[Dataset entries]
'''

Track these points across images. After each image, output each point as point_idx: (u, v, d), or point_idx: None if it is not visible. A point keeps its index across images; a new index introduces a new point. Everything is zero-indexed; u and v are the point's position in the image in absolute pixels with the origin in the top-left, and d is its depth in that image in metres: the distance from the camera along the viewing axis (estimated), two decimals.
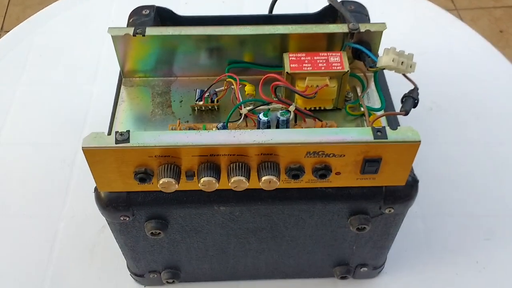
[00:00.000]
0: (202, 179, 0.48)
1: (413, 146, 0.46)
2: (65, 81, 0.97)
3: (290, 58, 0.54)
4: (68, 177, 0.84)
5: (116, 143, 0.47)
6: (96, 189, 0.54)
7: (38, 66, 1.00)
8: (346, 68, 0.54)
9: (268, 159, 0.48)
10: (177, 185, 0.49)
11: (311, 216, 0.56)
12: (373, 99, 0.58)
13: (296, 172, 0.49)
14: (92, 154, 0.47)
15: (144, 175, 0.49)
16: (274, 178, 0.48)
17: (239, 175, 0.48)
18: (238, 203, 0.52)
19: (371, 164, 0.48)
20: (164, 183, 0.48)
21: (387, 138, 0.46)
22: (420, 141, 0.46)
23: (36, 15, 1.11)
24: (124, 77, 0.60)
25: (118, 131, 0.47)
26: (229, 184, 0.48)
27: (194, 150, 0.47)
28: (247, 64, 0.58)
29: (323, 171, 0.48)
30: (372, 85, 0.58)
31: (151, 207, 0.54)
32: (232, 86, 0.55)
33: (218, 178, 0.48)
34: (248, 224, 0.56)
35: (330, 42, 0.56)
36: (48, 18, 1.10)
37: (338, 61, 0.52)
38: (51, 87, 0.96)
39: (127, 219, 0.55)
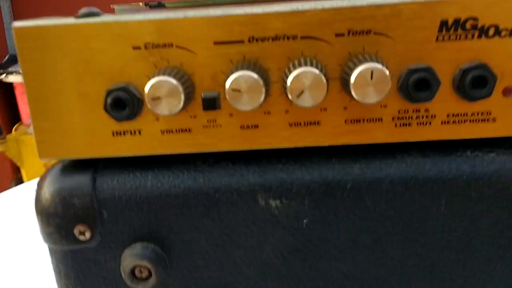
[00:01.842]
0: (233, 79, 0.24)
1: None
2: None
3: None
4: None
5: (76, 18, 0.25)
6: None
7: None
8: None
9: (362, 43, 0.25)
10: (181, 103, 0.25)
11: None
12: None
13: (424, 76, 0.25)
14: (31, 45, 0.25)
15: (124, 95, 0.26)
16: (379, 67, 0.24)
17: (306, 66, 0.24)
18: (308, 188, 0.28)
19: None
20: (162, 97, 0.24)
21: None
22: None
23: None
24: None
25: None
26: (288, 94, 0.25)
27: (222, 25, 0.25)
28: None
29: (479, 82, 0.25)
30: None
31: (138, 203, 0.28)
32: None
33: (265, 83, 0.25)
34: (333, 237, 0.30)
35: None
36: None
37: None
38: None
39: (86, 238, 0.29)
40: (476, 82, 0.25)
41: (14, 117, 1.60)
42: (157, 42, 0.26)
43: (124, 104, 0.26)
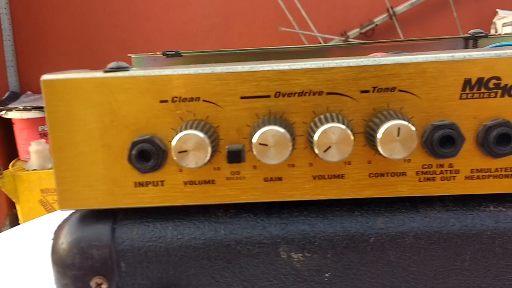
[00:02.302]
0: (261, 133, 0.24)
1: None
2: None
3: None
4: None
5: (105, 72, 0.26)
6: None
7: None
8: None
9: (386, 102, 0.26)
10: (207, 156, 0.25)
11: None
12: None
13: (448, 132, 0.25)
14: (59, 97, 0.25)
15: (149, 146, 0.26)
16: (406, 124, 0.24)
17: (333, 121, 0.25)
18: (331, 242, 0.29)
19: None
20: (189, 150, 0.24)
21: None
22: None
23: None
24: None
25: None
26: (315, 148, 0.25)
27: (251, 84, 0.25)
28: None
29: (503, 139, 0.25)
30: None
31: (158, 254, 0.28)
32: None
33: (292, 137, 0.25)
34: None
35: None
36: None
37: None
38: None
39: None
40: (500, 139, 0.26)
41: (12, 153, 1.59)
42: (184, 96, 0.26)
43: (149, 155, 0.26)
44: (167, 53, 0.42)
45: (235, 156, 0.26)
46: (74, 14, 1.68)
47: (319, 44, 1.37)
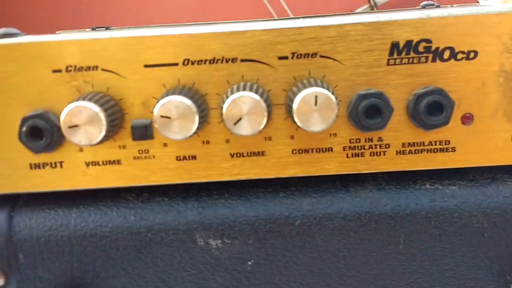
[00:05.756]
0: (162, 105, 0.22)
1: None
2: None
3: None
4: None
5: None
6: None
7: None
8: None
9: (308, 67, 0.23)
10: (103, 132, 0.22)
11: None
12: None
13: (374, 102, 0.23)
14: None
15: (42, 123, 0.23)
16: (324, 92, 0.22)
17: (246, 90, 0.22)
18: (252, 226, 0.26)
19: None
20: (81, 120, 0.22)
21: None
22: None
23: None
24: None
25: None
26: (224, 119, 0.22)
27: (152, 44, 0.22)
28: None
29: (434, 109, 0.23)
30: None
31: (59, 244, 0.25)
32: None
33: (200, 109, 0.22)
34: (281, 280, 0.25)
35: None
36: None
37: None
38: None
39: None
40: (431, 109, 0.23)
41: None
42: (79, 65, 0.23)
43: (41, 133, 0.23)
44: (96, 28, 0.39)
45: (141, 132, 0.23)
46: (49, 6, 1.63)
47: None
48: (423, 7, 0.39)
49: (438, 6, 0.39)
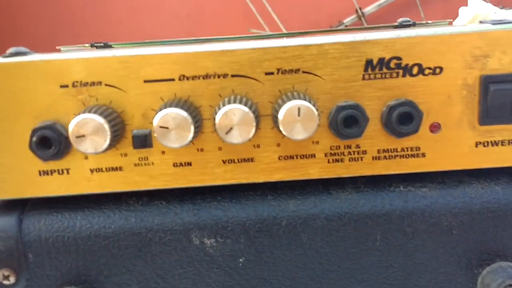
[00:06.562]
0: (161, 116, 0.24)
1: None
2: None
3: None
4: None
5: (4, 57, 0.25)
6: None
7: None
8: None
9: (294, 84, 0.26)
10: (107, 141, 0.24)
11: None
12: None
13: (351, 113, 0.25)
14: None
15: (50, 133, 0.25)
16: (306, 104, 0.24)
17: (236, 103, 0.24)
18: (243, 226, 0.29)
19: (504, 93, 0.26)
20: (87, 132, 0.24)
21: None
22: None
23: None
24: None
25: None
26: (216, 129, 0.24)
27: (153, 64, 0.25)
28: None
29: (405, 118, 0.26)
30: None
31: (66, 244, 0.27)
32: None
33: (195, 120, 0.25)
34: (270, 275, 0.28)
35: None
36: None
37: None
38: None
39: (10, 283, 0.27)
40: (402, 119, 0.26)
41: None
42: (85, 81, 0.25)
43: (50, 142, 0.25)
44: (95, 44, 0.41)
45: (141, 141, 0.26)
46: (42, 17, 1.64)
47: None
48: (400, 24, 0.42)
49: (414, 24, 0.42)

'''

REQUIRED WORK.
Reproduce every record in full. Leave out the images.

SOLUTION FOR THIS TASK.
Track these points across images. After each image, output each point as point_idx: (u, v, d), or point_idx: None if it is not visible. A point keeps its index across images; a new index introduces a new point. Everything is zero-indexed; u and v are the point's position in the image in absolute pixels with the origin in the top-left, and d is its depth in that image in metres: the distance from the camera along the viewing axis (estimated), two decimals.
[00:00.000]
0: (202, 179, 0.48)
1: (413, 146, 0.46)
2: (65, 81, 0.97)
3: (290, 58, 0.54)
4: (68, 177, 0.84)
5: (116, 143, 0.47)
6: (96, 189, 0.54)
7: (38, 66, 1.00)
8: (346, 68, 0.54)
9: (268, 159, 0.48)
10: (177, 185, 0.49)
11: (311, 216, 0.56)
12: (373, 99, 0.58)
13: (296, 172, 0.49)
14: (92, 154, 0.47)
15: (144, 175, 0.49)
16: (274, 178, 0.48)
17: (239, 175, 0.48)
18: (238, 203, 0.52)
19: (371, 164, 0.48)
20: (164, 183, 0.48)
21: (387, 138, 0.46)
22: (420, 141, 0.46)
23: (36, 15, 1.11)
24: (124, 77, 0.60)
25: (118, 131, 0.47)
26: (229, 184, 0.48)
27: (194, 150, 0.47)
28: (247, 64, 0.58)
29: (323, 171, 0.48)
30: (372, 85, 0.58)
31: (151, 207, 0.54)
32: (232, 86, 0.55)
33: (218, 178, 0.48)
34: (248, 224, 0.56)
35: (330, 42, 0.56)
36: (48, 18, 1.10)
37: (338, 61, 0.52)
38: (51, 87, 0.96)
39: (127, 219, 0.55)
[00:01.842]
0: (233, 79, 0.24)
1: None
2: None
3: None
4: None
5: (76, 18, 0.25)
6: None
7: None
8: None
9: (362, 43, 0.25)
10: (181, 103, 0.25)
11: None
12: None
13: (424, 76, 0.25)
14: (31, 45, 0.25)
15: (124, 95, 0.26)
16: (379, 67, 0.24)
17: (306, 66, 0.24)
18: (308, 188, 0.28)
19: None
20: (162, 97, 0.24)
21: None
22: None
23: None
24: None
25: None
26: (288, 94, 0.25)
27: (222, 25, 0.25)
28: None
29: (479, 82, 0.25)
30: None
31: (138, 203, 0.28)
32: None
33: (265, 83, 0.25)
34: (333, 237, 0.30)
35: None
36: None
37: None
38: None
39: (86, 238, 0.29)
40: (476, 82, 0.25)
41: (14, 117, 1.60)
42: (157, 42, 0.26)
43: (124, 104, 0.26)
[00:02.302]
0: (261, 133, 0.24)
1: None
2: None
3: None
4: None
5: (105, 72, 0.26)
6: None
7: None
8: None
9: (386, 102, 0.26)
10: (207, 156, 0.25)
11: None
12: None
13: (448, 132, 0.25)
14: (59, 97, 0.25)
15: (149, 146, 0.26)
16: (406, 124, 0.24)
17: (333, 121, 0.25)
18: (331, 242, 0.29)
19: None
20: (189, 150, 0.24)
21: None
22: None
23: None
24: None
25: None
26: (315, 148, 0.25)
27: (251, 84, 0.25)
28: None
29: (503, 139, 0.25)
30: None
31: (158, 254, 0.28)
32: None
33: (292, 137, 0.25)
34: None
35: None
36: None
37: None
38: None
39: None
40: (500, 139, 0.26)
41: (12, 153, 1.59)
42: (184, 96, 0.26)
43: (149, 155, 0.26)
44: (167, 53, 0.42)
45: (235, 156, 0.26)
46: (74, 14, 1.68)
47: (319, 44, 1.37)
[00:05.756]
0: (162, 105, 0.22)
1: None
2: None
3: None
4: None
5: None
6: None
7: None
8: None
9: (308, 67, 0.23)
10: (103, 132, 0.22)
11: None
12: None
13: (374, 102, 0.23)
14: None
15: (42, 123, 0.23)
16: (324, 92, 0.22)
17: (246, 90, 0.22)
18: (252, 226, 0.26)
19: None
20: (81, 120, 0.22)
21: None
22: None
23: None
24: None
25: None
26: (224, 119, 0.22)
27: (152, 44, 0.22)
28: None
29: (434, 109, 0.23)
30: None
31: (59, 244, 0.25)
32: None
33: (200, 109, 0.22)
34: (281, 280, 0.25)
35: None
36: None
37: None
38: None
39: None
40: (431, 109, 0.23)
41: None
42: (79, 65, 0.23)
43: (41, 133, 0.23)
44: (96, 28, 0.39)
45: (141, 132, 0.23)
46: (49, 6, 1.63)
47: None
48: (423, 7, 0.39)
49: (438, 6, 0.39)
[00:06.562]
0: (161, 116, 0.24)
1: None
2: None
3: None
4: None
5: (4, 57, 0.25)
6: None
7: None
8: None
9: (294, 84, 0.26)
10: (107, 141, 0.24)
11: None
12: None
13: (351, 113, 0.25)
14: None
15: (50, 133, 0.25)
16: (306, 104, 0.24)
17: (236, 103, 0.24)
18: (243, 226, 0.29)
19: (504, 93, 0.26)
20: (87, 132, 0.24)
21: None
22: None
23: None
24: None
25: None
26: (216, 129, 0.24)
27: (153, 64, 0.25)
28: None
29: (405, 118, 0.26)
30: None
31: (66, 244, 0.27)
32: None
33: (195, 120, 0.25)
34: (270, 275, 0.28)
35: None
36: None
37: None
38: None
39: (10, 283, 0.27)
40: (402, 119, 0.26)
41: None
42: (85, 81, 0.25)
43: (50, 142, 0.25)
44: (95, 44, 0.41)
45: (141, 141, 0.26)
46: (42, 17, 1.64)
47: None
48: (400, 24, 0.42)
49: (414, 24, 0.42)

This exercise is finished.